DeepSeek’s AI Chatbot Tops US App Store, Shaking Faith in Big Tech’s AI Spending

What is This New Chinese AI; DeepSeek
Photo by Markus Spiske / Unsplash

In a sudden upset that’s sending ripples through the artificial intelligence industry, Chinese startup DeepSeek has seen its AI chatbot soar to the top of the Apple App Store’s free downloads list in the United States this week—unseating OpenAI’s ChatGPT from the No. 1 spot. The stunning climb follows the January 20th release of DeepSeek’s new R1 model, which the company claims can solve complex problems as efficiently as OpenAI’s own leading systems.

The tool behind DeepSeek’s chatbot, known simply as “DeepSeek,” relies on the startup’s open-source large language models. According to the company, the training process for these models requires significantly fewer specialized chips compared to the hardware-heavy approach favored by incumbent AI titans. DeepSeek says it managed to develop its earlier V3 LLM, released in December, using only about 2,000 high-end Nvidia chips.

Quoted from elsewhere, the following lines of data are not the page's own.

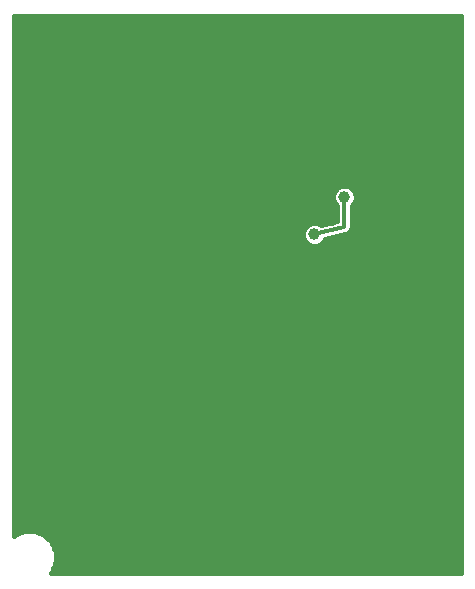
<source format=gbl>
G75*
%MOIN*%
%OFA0B0*%
%FSLAX25Y25*%
%IPPOS*%
%LPD*%
%AMOC8*
5,1,8,0,0,1.08239X$1,22.5*
%
%ADD10C,0.01600*%
%ADD11C,0.03962*%
%ADD12C,0.01200*%
D10*
X0011600Y0023956D02*
X0011600Y0196961D01*
X0160701Y0196961D01*
X0160701Y0011600D01*
X0023956Y0011600D01*
X0024207Y0011851D01*
X0025537Y0015062D01*
X0025537Y0018538D01*
X0024207Y0021749D01*
X0021749Y0024207D01*
X0018538Y0025537D01*
X0015062Y0025537D01*
X0011851Y0024207D01*
X0011600Y0023956D01*
X0011600Y0024384D02*
X0012278Y0024384D01*
X0011600Y0025982D02*
X0160701Y0025982D01*
X0160701Y0024384D02*
X0021322Y0024384D01*
X0023171Y0022785D02*
X0160701Y0022785D01*
X0160701Y0021187D02*
X0024440Y0021187D01*
X0025102Y0019588D02*
X0160701Y0019588D01*
X0160701Y0017990D02*
X0025537Y0017990D01*
X0025537Y0016391D02*
X0160701Y0016391D01*
X0160701Y0014793D02*
X0025425Y0014793D01*
X0024763Y0013194D02*
X0160701Y0013194D01*
X0160701Y0027581D02*
X0011600Y0027581D01*
X0011600Y0029179D02*
X0160701Y0029179D01*
X0160701Y0030778D02*
X0011600Y0030778D01*
X0011600Y0032376D02*
X0160701Y0032376D01*
X0160701Y0033975D02*
X0011600Y0033975D01*
X0011600Y0035573D02*
X0160701Y0035573D01*
X0160701Y0037172D02*
X0011600Y0037172D01*
X0011600Y0038770D02*
X0160701Y0038770D01*
X0160701Y0040369D02*
X0011600Y0040369D01*
X0011600Y0041967D02*
X0160701Y0041967D01*
X0160701Y0043566D02*
X0011600Y0043566D01*
X0011600Y0045164D02*
X0160701Y0045164D01*
X0160701Y0046763D02*
X0011600Y0046763D01*
X0011600Y0048361D02*
X0160701Y0048361D01*
X0160701Y0049960D02*
X0011600Y0049960D01*
X0011600Y0051558D02*
X0160701Y0051558D01*
X0160701Y0053157D02*
X0011600Y0053157D01*
X0011600Y0054755D02*
X0160701Y0054755D01*
X0160701Y0056354D02*
X0011600Y0056354D01*
X0011600Y0057952D02*
X0160701Y0057952D01*
X0160701Y0059551D02*
X0011600Y0059551D01*
X0011600Y0061149D02*
X0160701Y0061149D01*
X0160701Y0062748D02*
X0011600Y0062748D01*
X0011600Y0064346D02*
X0160701Y0064346D01*
X0160701Y0065945D02*
X0011600Y0065945D01*
X0011600Y0067543D02*
X0160701Y0067543D01*
X0160701Y0069142D02*
X0011600Y0069142D01*
X0011600Y0070740D02*
X0160701Y0070740D01*
X0160701Y0072339D02*
X0011600Y0072339D01*
X0011600Y0073937D02*
X0160701Y0073937D01*
X0160701Y0075536D02*
X0011600Y0075536D01*
X0011600Y0077134D02*
X0160701Y0077134D01*
X0160701Y0078733D02*
X0011600Y0078733D01*
X0011600Y0080332D02*
X0160701Y0080332D01*
X0160701Y0081930D02*
X0011600Y0081930D01*
X0011600Y0083529D02*
X0160701Y0083529D01*
X0160701Y0085127D02*
X0011600Y0085127D01*
X0011600Y0086726D02*
X0160701Y0086726D01*
X0160701Y0088324D02*
X0011600Y0088324D01*
X0011600Y0089923D02*
X0160701Y0089923D01*
X0160701Y0091521D02*
X0011600Y0091521D01*
X0011600Y0093120D02*
X0160701Y0093120D01*
X0160701Y0094718D02*
X0011600Y0094718D01*
X0011600Y0096317D02*
X0160701Y0096317D01*
X0160701Y0097915D02*
X0011600Y0097915D01*
X0011600Y0099514D02*
X0160701Y0099514D01*
X0160701Y0101112D02*
X0011600Y0101112D01*
X0011600Y0102711D02*
X0160701Y0102711D01*
X0160701Y0104309D02*
X0011600Y0104309D01*
X0011600Y0105908D02*
X0160701Y0105908D01*
X0160701Y0107506D02*
X0011600Y0107506D01*
X0011600Y0109105D02*
X0160701Y0109105D01*
X0160701Y0110703D02*
X0011600Y0110703D01*
X0011600Y0112302D02*
X0160701Y0112302D01*
X0160701Y0113900D02*
X0011600Y0113900D01*
X0011600Y0115499D02*
X0160701Y0115499D01*
X0160701Y0117097D02*
X0011600Y0117097D01*
X0011600Y0118696D02*
X0160701Y0118696D01*
X0160701Y0120294D02*
X0011600Y0120294D01*
X0011600Y0121893D02*
X0108860Y0121893D01*
X0108595Y0122158D02*
X0109658Y0121095D01*
X0111048Y0120519D01*
X0112552Y0120519D01*
X0113942Y0121095D01*
X0115005Y0122158D01*
X0115222Y0122682D01*
X0122095Y0124400D01*
X0122277Y0124400D01*
X0122554Y0124515D01*
X0122845Y0124587D01*
X0122991Y0124696D01*
X0123159Y0124765D01*
X0123371Y0124977D01*
X0123612Y0125156D01*
X0123706Y0125312D01*
X0123835Y0125441D01*
X0123949Y0125717D01*
X0124104Y0125975D01*
X0124130Y0126155D01*
X0124200Y0126323D01*
X0124200Y0126622D01*
X0124244Y0126919D01*
X0124200Y0127095D01*
X0124200Y0133853D01*
X0125005Y0134658D01*
X0125581Y0136048D01*
X0125581Y0137552D01*
X0125005Y0138942D01*
X0123942Y0140005D01*
X0122552Y0140581D01*
X0121048Y0140581D01*
X0119658Y0140005D01*
X0118595Y0138942D01*
X0118019Y0137552D01*
X0118019Y0136048D01*
X0118595Y0134658D01*
X0119400Y0133853D01*
X0119400Y0128674D01*
X0114099Y0127349D01*
X0113942Y0127505D01*
X0112552Y0128081D01*
X0111048Y0128081D01*
X0109658Y0127505D01*
X0108595Y0126442D01*
X0108019Y0125052D01*
X0108019Y0123548D01*
X0108595Y0122158D01*
X0108042Y0123491D02*
X0011600Y0123491D01*
X0011600Y0125090D02*
X0108035Y0125090D01*
X0108841Y0126688D02*
X0011600Y0126688D01*
X0011600Y0128287D02*
X0117852Y0128287D01*
X0119400Y0129885D02*
X0011600Y0129885D01*
X0011600Y0131484D02*
X0119400Y0131484D01*
X0119400Y0133082D02*
X0011600Y0133082D01*
X0011600Y0134681D02*
X0118585Y0134681D01*
X0118019Y0136279D02*
X0011600Y0136279D01*
X0011600Y0137878D02*
X0118154Y0137878D01*
X0119129Y0139476D02*
X0011600Y0139476D01*
X0011600Y0141075D02*
X0160701Y0141075D01*
X0160701Y0142673D02*
X0011600Y0142673D01*
X0011600Y0144272D02*
X0160701Y0144272D01*
X0160701Y0145870D02*
X0011600Y0145870D01*
X0011600Y0147469D02*
X0160701Y0147469D01*
X0160701Y0149068D02*
X0011600Y0149068D01*
X0011600Y0150666D02*
X0160701Y0150666D01*
X0160701Y0152265D02*
X0011600Y0152265D01*
X0011600Y0153863D02*
X0160701Y0153863D01*
X0160701Y0155462D02*
X0011600Y0155462D01*
X0011600Y0157060D02*
X0160701Y0157060D01*
X0160701Y0158659D02*
X0011600Y0158659D01*
X0011600Y0160257D02*
X0160701Y0160257D01*
X0160701Y0161856D02*
X0011600Y0161856D01*
X0011600Y0163454D02*
X0160701Y0163454D01*
X0160701Y0165053D02*
X0011600Y0165053D01*
X0011600Y0166651D02*
X0160701Y0166651D01*
X0160701Y0168250D02*
X0011600Y0168250D01*
X0011600Y0169848D02*
X0160701Y0169848D01*
X0160701Y0171447D02*
X0011600Y0171447D01*
X0011600Y0173045D02*
X0160701Y0173045D01*
X0160701Y0174644D02*
X0011600Y0174644D01*
X0011600Y0176242D02*
X0160701Y0176242D01*
X0160701Y0177841D02*
X0011600Y0177841D01*
X0011600Y0179439D02*
X0160701Y0179439D01*
X0160701Y0181038D02*
X0011600Y0181038D01*
X0011600Y0182636D02*
X0160701Y0182636D01*
X0160701Y0184235D02*
X0011600Y0184235D01*
X0011600Y0185833D02*
X0160701Y0185833D01*
X0160701Y0187432D02*
X0011600Y0187432D01*
X0011600Y0189030D02*
X0160701Y0189030D01*
X0160701Y0190629D02*
X0011600Y0190629D01*
X0011600Y0192227D02*
X0160701Y0192227D01*
X0160701Y0193826D02*
X0011600Y0193826D01*
X0011600Y0195424D02*
X0160701Y0195424D01*
X0160701Y0139476D02*
X0124471Y0139476D01*
X0125446Y0137878D02*
X0160701Y0137878D01*
X0160701Y0136279D02*
X0125581Y0136279D01*
X0125015Y0134681D02*
X0160701Y0134681D01*
X0160701Y0133082D02*
X0124200Y0133082D01*
X0124200Y0131484D02*
X0160701Y0131484D01*
X0160701Y0129885D02*
X0124200Y0129885D01*
X0124200Y0128287D02*
X0160701Y0128287D01*
X0160701Y0126688D02*
X0124210Y0126688D01*
X0123523Y0125090D02*
X0160701Y0125090D01*
X0160701Y0123491D02*
X0118461Y0123491D01*
X0114740Y0121893D02*
X0160701Y0121893D01*
D11*
X0121800Y0136800D03*
X0111800Y0124300D03*
X0116800Y0106800D03*
X0084300Y0134300D03*
X0091800Y0151800D03*
X0041800Y0151800D03*
X0041800Y0086800D03*
X0141800Y0056800D03*
D12*
X0121800Y0126800D02*
X0111800Y0124300D01*
X0121800Y0126800D02*
X0121800Y0136800D01*
M02*

</source>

By contrast, training top-tier models like GPT-4 can require upwards of 16,000 or more of these costly components.

If DeepSeek’s assertions prove accurate, they pose a direct challenge to the entrenched belief that “more compute equals better AI.” The cost-saving aspect is especially striking: DeepSeek claims its latest models have cost under $6 million to develop. OpenAI CEO Sam Altman, meanwhile, has previously stated that GPT-4 required more than $100 million to train. These reports have spooked investors, sparking a pre-market dip of over 12 percent in Nvidia’s share price and similar downward trends for Microsoft and other major firms betting heavily on larger, more resource-intensive models.

A Disruptive Newcomer

DeepSeek’s R1 model builds on the V3 LLM, which the company says is already competitive with GPT-4o and Anthropic’s Claude 3.5 Sonnet. The new R1 focuses on advanced reasoning tasks, performing at near-parity with OpenAI’s “o1” on certain benchmarks. These are bold claims for a startup that few in the West had heard of even a few months ago.

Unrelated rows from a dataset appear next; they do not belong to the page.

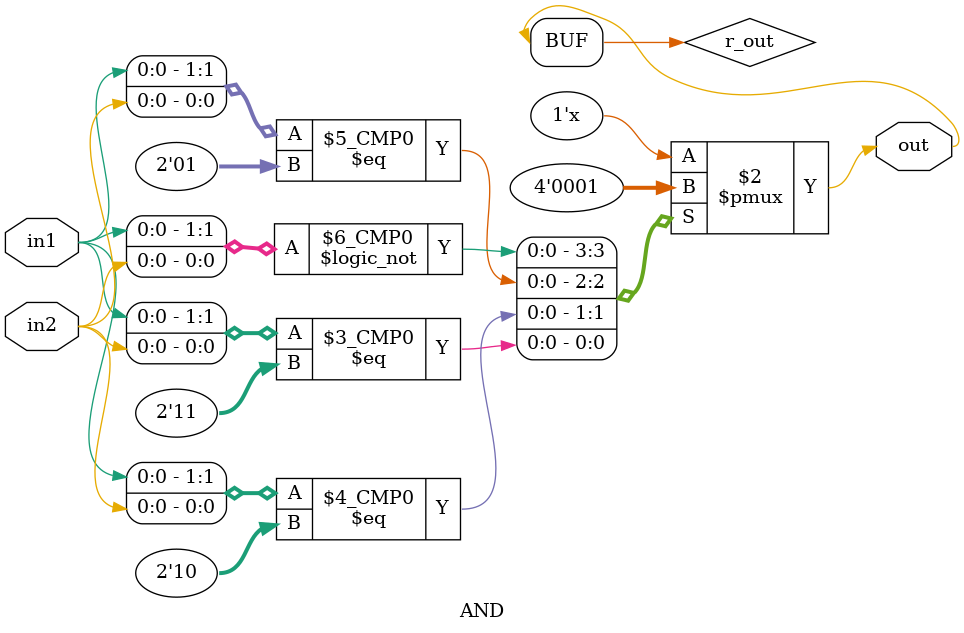
<source format=v>
module AND(output out, input in1, in2);
  reg r_out;
  assign out = r_out;
  always@(in1, in2)
    begin
      case({in1,in2})
        2'b00: out = 1'b0;
        2'b01: out = 1'b0;
        2'b10: out = 1'b0;
        2'b11: out = 1'b1;
        default: out = 1'b0;
      endcase
    end
endmodule

</source>
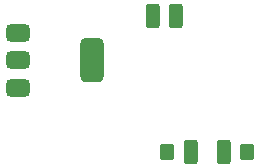
<source format=gbr>
%TF.GenerationSoftware,KiCad,Pcbnew,9.0.6-9.0.6~ubuntu24.04.1*%
%TF.CreationDate,2025-12-30T22:30:39+05:30*%
%TF.ProjectId,wled-esp01-controller,776c6564-2d65-4737-9030-312d636f6e74,rev?*%
%TF.SameCoordinates,Original*%
%TF.FileFunction,Paste,Bot*%
%TF.FilePolarity,Positive*%
%FSLAX46Y46*%
G04 Gerber Fmt 4.6, Leading zero omitted, Abs format (unit mm)*
G04 Created by KiCad (PCBNEW 9.0.6-9.0.6~ubuntu24.04.1) date 2025-12-30 22:30:39*
%MOMM*%
%LPD*%
G01*
G04 APERTURE LIST*
G04 Aperture macros list*
%AMRoundRect*
0 Rectangle with rounded corners*
0 $1 Rounding radius*
0 $2 $3 $4 $5 $6 $7 $8 $9 X,Y pos of 4 corners*
0 Add a 4 corners polygon primitive as box body*
4,1,4,$2,$3,$4,$5,$6,$7,$8,$9,$2,$3,0*
0 Add four circle primitives for the rounded corners*
1,1,$1+$1,$2,$3*
1,1,$1+$1,$4,$5*
1,1,$1+$1,$6,$7*
1,1,$1+$1,$8,$9*
0 Add four rect primitives between the rounded corners*
20,1,$1+$1,$2,$3,$4,$5,0*
20,1,$1+$1,$4,$5,$6,$7,0*
20,1,$1+$1,$6,$7,$8,$9,0*
20,1,$1+$1,$8,$9,$2,$3,0*%
G04 Aperture macros list end*
%ADD10RoundRect,0.250000X0.350000X0.770000X-0.350000X0.770000X-0.350000X-0.770000X0.350000X-0.770000X0*%
%ADD11RoundRect,0.250000X0.350000X0.450000X-0.350000X0.450000X-0.350000X-0.450000X0.350000X-0.450000X0*%
%ADD12RoundRect,0.250000X-0.350000X-0.450000X0.350000X-0.450000X0.350000X0.450000X-0.350000X0.450000X0*%
%ADD13RoundRect,0.250000X-0.350000X-0.770000X0.350000X-0.770000X0.350000X0.770000X-0.350000X0.770000X0*%
%ADD14RoundRect,0.375000X-0.625000X-0.375000X0.625000X-0.375000X0.625000X0.375000X-0.625000X0.375000X0*%
%ADD15RoundRect,0.500000X-0.500000X-1.400000X0.500000X-1.400000X0.500000X1.400000X-0.500000X1.400000X0*%
G04 APERTURE END LIST*
D10*
%TO.C,R1*%
X122000000Y-88000000D03*
D11*
X124000000Y-88000000D03*
%TD*%
D12*
%TO.C,R2*%
X117250000Y-88000000D03*
D13*
X119250000Y-88000000D03*
%TD*%
D14*
%TO.C,U1*%
X104600000Y-82550000D03*
X104600000Y-80250000D03*
D15*
X110900000Y-80250000D03*
D14*
X104600000Y-77950000D03*
%TD*%
D10*
%TO.C,R3*%
X118000000Y-76500000D03*
X116000000Y-76500000D03*
%TD*%
M02*

</source>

Industry insiders note that such efficiency gains could stem from innovations ranging from architectural tweaks to compressed training datasets—especially vital for Chinese AI labs dealing with US trade restrictions that limit access to cutting-edge chips. In other words, necessity may have driven DeepSeek’s engineers to discover new methods for training on minimal resources.

Billions on the Line

At the heart of the debate is whether the traditional, compute-intensive approach to AI will remain dominant. Nvidia, Microsoft, OpenAI, and Meta have collectively poured billions of dollars into AI data centers—according to reports, $500 billion alone is projected for the so-called Stargate Project, with $100 billion earmarked for Nvidia hardware. If DeepSeek’s model outperforms or even rivals established chatbots, it could throw into question the return on those massive investments.

For now, DeepSeek’s sudden success presents a potential pivot point for the AI community. It highlights the possibility that smaller-scale, more cost-effective models could match or surpass the performance of large-scale projects that rely on thousands of top-tier GPUs and similarly vast budgets. The market response—an immediate hit to Nvidia’s stock price—suggests that investors are at least taking DeepSeek’s claims seriously.

Next Steps for AI

Whether DeepSeek can maintain its momentum remains to be seen. The company’s claims have yet to be independently verified, and many analysts remain cautious about the feasibility of scaling low-compute approaches for the toughest AI tasks. Nonetheless, the DeepSeek phenomenon underscores a growing appetite for AI models that can do more with less—an outcome that could reshape how researchers, investors, and businesses approach AI development.

For now, one thing is clear: in an industry often criticized for its high barriers to entry, DeepSeek’s rapid ascent is a reminder that major breakthroughs can come from unexpected places, potentially upending assumptions about the future of AI.